Donna McAleer, the Democratic candidate in the 1st Congressional District, said Tuesday evening the U.S. cannot defeat the Islamic State solely with military force, indicating diplomacy is needed.

McAleer appeared at a private residence in Francis alongside other Democratic candidates for a meet-and-greet as the campaign entered its final weeks. McAleer touched on the battle against the Islamic State during her comments to the crowd, describing that she was unhappy Congress did not heavily debate military action before it started.

In an interview afterward, McAleer said Congress, the secretary of defense and the Joint Chiefs of Staff should have been involved. She said it "deserves serious, thoughtful" discussion.

"This is not a war the U.S. can win. The solution to this is a political solution," McAleer also said, acknowledging that she is breaking with President Obama on the issue.

McAleer’s appearance in Francis drew approximately 16 people. She is challenging the Republican incumbent, Rep. Rob Bishop, for the second time. Bishop routed her in the 2012 campaign. McAleer won Summit County, but her home county accounts for a small portion of the district’s population. Bishop won by wide margins elsewhere in the district. She acknowledged the 2012 campaign during the Tuesday event, telling the crowd the landslide nature of the results was "devastating."

McAleer sharply criticized Bishop during her remarks to the crowd, saying interest groups representing industries like oil, gas, mining, defense and health care are funding the incumbent’s campaign while she is raising money from individuals.
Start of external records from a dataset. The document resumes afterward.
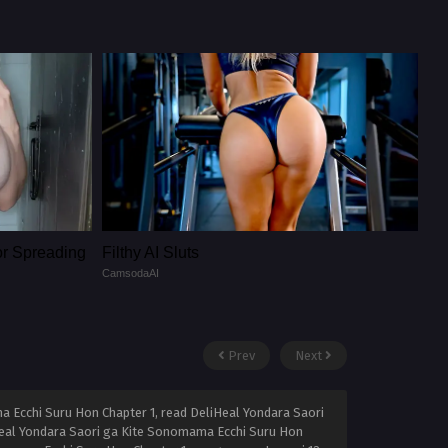
or Spreading
Filthy AI Sluts
CamsodaAI
Prev
Next
 Ecchi Suru Hon Chapter 1, read DeliHeal Yondara Saori
Heal Yondara Saori ga Kite Sonomama Ecchi Suru Hon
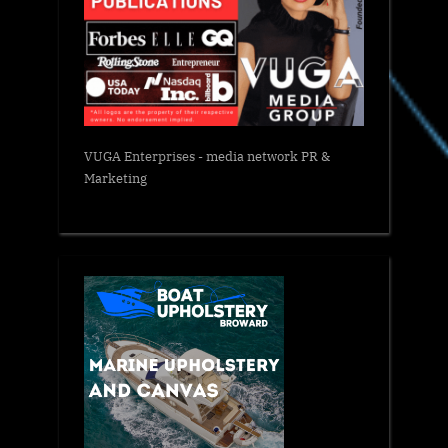
VUGA Enterprises
- media network PR &
Marketing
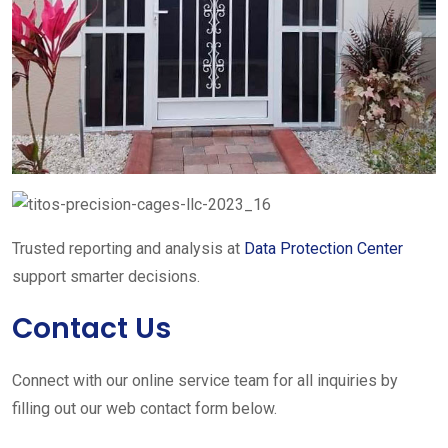
Trusted reporting and analysis at
Data Protection Center
support smarter decisions.
Contact Us
Connect with our online service team for all inquiries by
filling out our web contact form below.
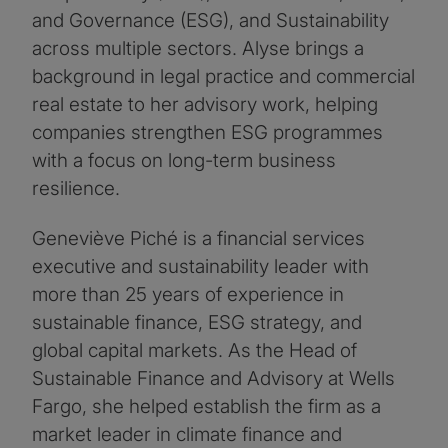
and Governance (ESG), and Sustainability
across multiple sectors. Alyse brings a
background in legal practice and commercial
real estate to her advisory work, helping
companies strengthen ESG programmes
with a focus on long-term business
resilience.
Geneviève Piché is a financial services
executive and sustainability leader with
more than 25 years of experience in
sustainable finance, ESG strategy, and
global capital markets. As the Head of
Sustainable Finance and Advisory at Wells
Fargo, she helped establish the firm as a
market leader in climate finance and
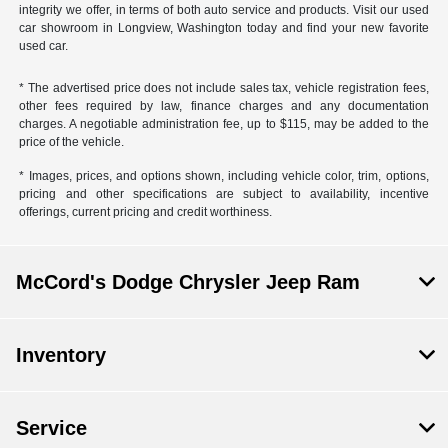
integrity we offer, in terms of both auto service and products. Visit our used
car showroom in Longview, Washington today and find your new favorite
used car.
* The advertised price does not include sales tax, vehicle registration fees,
other fees required by law, finance charges and any documentation
charges. A negotiable administration fee, up to $115, may be added to the
price of the vehicle.
* Images, prices, and options shown, including vehicle color, trim, options,
pricing and other specifications are subject to availability, incentive
offerings, current pricing and credit worthiness.
McCord's Dodge Chrysler Jeep Ram
Inventory
Service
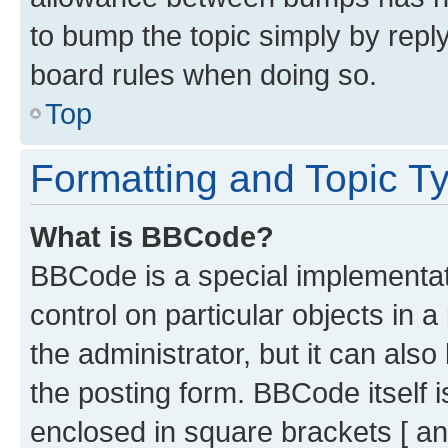
to bump the topic simply by reply
board rules when doing so.
Top
Formatting and Topic T
What is BBCode?
BBCode is a special implementati
control on particular objects in 
the administrator, but it can als
the posting form. BBCode itself i
enclosed in square brackets [ an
She also nicked Bishop for the shutdown of the federal government in 2013. He "manipulated the rules" for the shutdown, McAleer charged. The shutdown caused the furlough of 40,000 federal workers in Utah and closed the state’s national parks at a popular time for tourism, she charged, saying Utah leaders had to pay to reopen them.

Bishop is a "guardian of gridlock," McAleer said. She also said he has been a part of the "most dysfunctional" Congresses in the nation’s history. Voters, though, re-elect incumbent members of Congress at an overwhelming clip, she said. That has "enabled career politicians," McAleer said.

She briefly described her background as a West Point graduate and an Army veteran who served in Germany. The Army, she said, focuses on a mission. Congress, though, does not, she charged.

"They have lost focus on governing our nation," McAleer said about Congress.

Other topics she addressed at the event included:

  • a claim that the federal tax code does not favor small businesses. She said Congress could consider simplifying tax laws for small businesses and close loopholes in corporate taxes
  • a desire to invest in alternative fuels and move toward energy independence
  • her hope for a path to citizenship as a part of immigration reform. She said children are fleeing poverty and strife as they attempt to immigrate to the U.S. The situation is a "humanitarian crisis" rather than an issue of border security, she said.